O Lemon atua preferencialmente em lojas comerciais, quiosques próprios e pequenas agências, contando hoje com 3,541 mil pontos de atendimento em locais que não há qualquer oferta de serviços.
Um dos principais produtos é o pagamento de boletos como telefone e energia.
– Instalamos nossos pontos onde está a periferia das cidades e onde não foi explorado por nenhum banco antes – afirmou Esrulbilsky.
Para o ex-presidente do BC e consultor Gustavo Loyola, o microcrédito deve ser visto como uma política específica para atender determinados segmentos de baixa renda e não a solução dos problemas de crédito no país.
Segundo ele, a relação entre volume de crédito pelo Produto Interno Bruto (PIB) está ainda abaixo de 30%, o que é um valor menor que o padrão internacional.

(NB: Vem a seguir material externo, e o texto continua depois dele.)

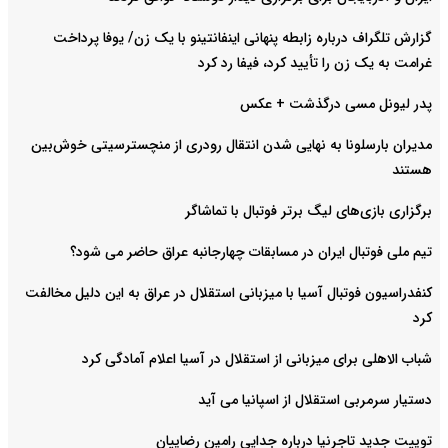
گزارش تلگراف درباره زابطه پنهانی اینفانتینو با یک زن/ یوفا پرداخت
غرامت به یک زن را تأیید کرد، فیفا رد کرد
پدر لیونل مسی درگذشت + عکس
مدیران بارسلونا به نهایی شدن انتقال رودری از منچسترسیتی خوش‌بین
هستند
برگزاری بازی‌های لیگ برتر فوتبال با تماشاگر
تیم ملی فوتبال ایران در مسابقات چهارجانبه عراق حاضر می شود؟
کنفدراسیون فوتبال آسیا با میزبانی استقلال در عراق به این دلیل مخالفت
کرد
شباب الاهلی برای میزبانی از استقلال در آسیا اعلام آمادگی کرد
دستیار سرمربی استقلال از اسپانیا می آید
توییت جدید تاجرنیا درباره جدایی رامین رضاییان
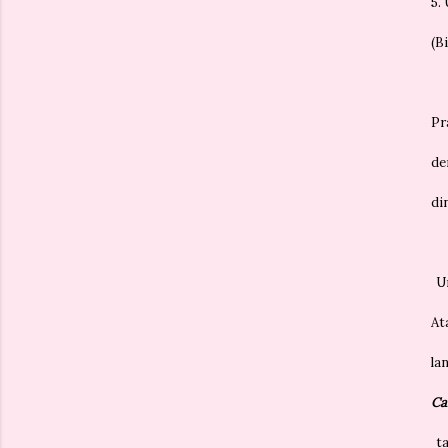
5.
(B
Pr
de
di
Un
At
la
Ca
ta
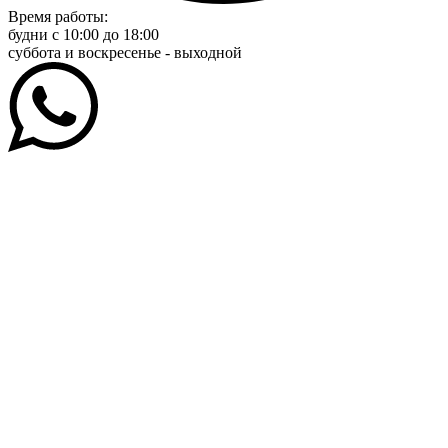
Время работы:
будни с 10:00 до 18:00
суббота и воскресенье - выходной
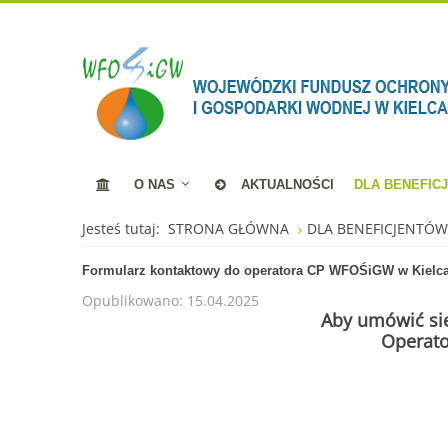
O NAS
AKTUALNOŚCI
DLA BENEFIC
Jesteś tutaj:
STRONA GŁÓWNA
DLA BENEFICJENTÓ
Formularz kontaktowy do operatora CP WFOŚiGW w Kielc
Opublikowano: 15.04.2025
Aby umówić się
Operato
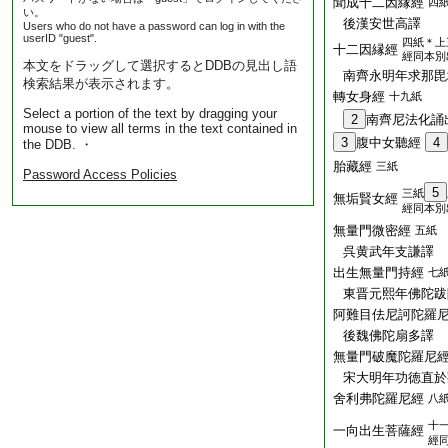
聞成十二因縁經
四
い。
後漢安世高譯
Users who do not have a password can log in with the
userID "guest".
四紙＊上
十二因縁經
經同本別
本文をドラッグして選択するとDDBの見出し語
南齊永明年求那毘
検索結果が表示されます。
轉女身經
十九紙
Select a portion of the text by dragging your
2
南齊尼法化誦
mouse to view all terms in the text contained in
3
腹中女聽經
4
the DDB. ・
胎藏經
三紙
Password Access Policies
5
三紙
無垢賢女經
經同本別
無量門微密經
五紙
呉黄武年支謙譯
出生無量門持經
七
東晋元熙年佛陀跋
阿難目佉尼訶陀羅
後魏佛陀扇多譯
無量門破魔陀羅尼
宋大明年功徳直於
舍利弗陀羅尼經
八
十
一向出生菩薩經
經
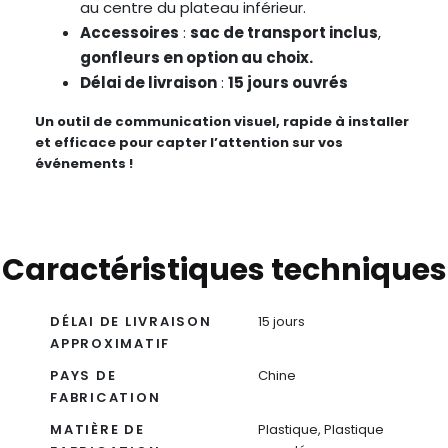
au centre du plateau inférieur.
Accessoires
:
sac de transport inclus
,
gonfleurs en option au choix.
Délai de livraison
:
15 jours ouvrés
Un outil de communication visuel, rapide à installer
et efficace pour capter l’attention sur vos
événements !
Caractéristiques techniques
DÉLAI DE LIVRAISON
15 jours
APPROXIMATIF
PAYS DE
Chine
FABRICATION
MATIÈRE DE
Plastique, Plastique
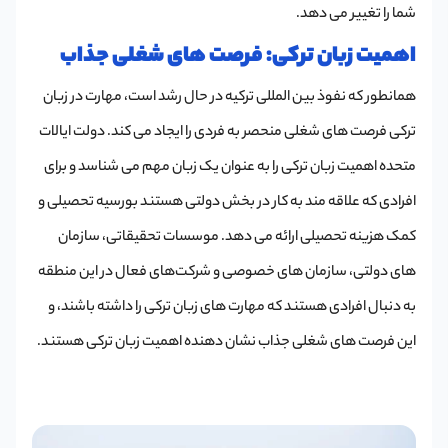
شما را تغییر می دهد.
اهمیت زبان ترکی: فرصت های شغلی جذاب
همانطور که نفوذ بین المللی ترکیه در حال رشد است، مهارت در زبان
ترکی فرصت های شغلی منحصر به فردی را ایجاد می کند. دولت ایالات
متحده اهمیت زبان ترکی را به عنوان یک زبان مهم می شناسد و برای
افرادی که علاقه مند به کار در بخش دولتی هستند بورسیه تحصیلی و
کمک هزینه تحصیلی ارائه می دهد. موسسات تحقیقاتی، سازمان‌
های دولتی، سازمان ‌های خصوصی و شرکت‌های فعال در این منطقه
به دنبال افرادی هستند که مهارت‌ های زبان ترکی را داشته باشند،‌ و
این فرصت های شغلی جذاب نشان دهنده اهمیت زبان ترکی هستند.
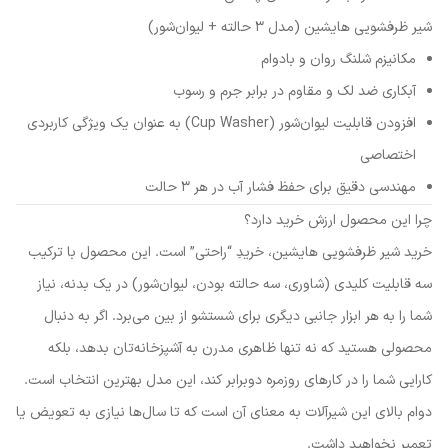
شیر ظرفشویی هایشین (مدل ۳ حالته + لیوان‌شور)
مکانیزم شلنگ روان و بادوام
آبکاری ضد لک و مقاوم در برابر جرم و رسوب
افزودن قابلیت لیوان‌شور (Cup Washer) به عنوان یک ویژگی کاربردی
اختصاصی
مهندسی دقیق برای حفظ فشار آب در هر ۳ حالت
چرا این محصول ارزش خرید دارد؟
خرید شیر ظرفشویی هایشین، خریدِ “راحتی” است. این محصول با ترکیب
سه قابلیت کلیدی (شاوری، سه حالته بودن، لیوان‌شور) در یک بدنه، نیاز
شما را به هر ابزار جانبی دیگری برای شستشو از بین می‌برد. اگر به دنبال
محصولی هستید که نه تنها ظاهری مدرن به آشپزخانه‌تان بدهد، بلکه
کارایی شما را در کارهای روزمره دوبرابر کند، این مدل بهترین انتخاب است.
دوام بالای این شیرآلات به معنای آن است که تا سال‌ها نیازی به تعویض یا
تعمیر نخواهید داشت.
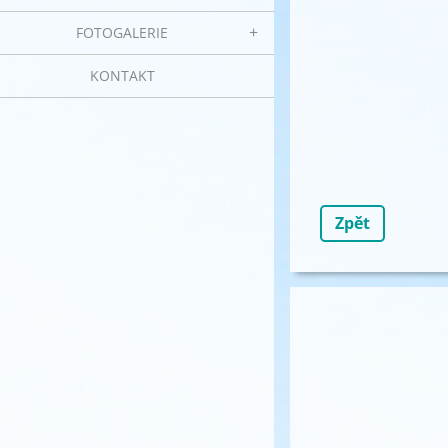
FOTOGALERIE
KONTAKT
Zpět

Dentro da exigência de se aplicar pelo menos 2% dos depósitos à vista (contas-correntes) em microcrédito, por exemplo, os bancos estão abaixo do potencial de R$ 1,2 bilhão e emprestaram apenas R$ 200 milhões desde agosto de 2003.
No Bradesco, essas operações somaram R$ 71 milhões. O governo estuda maneiras de os bancos aplicarem efetivamente esses recursos.
– O microcrédito é importante para alguns segmentos. Sozinho, não resolve os problemas do crédito na economia brasileira – disse Gustavo Loyola.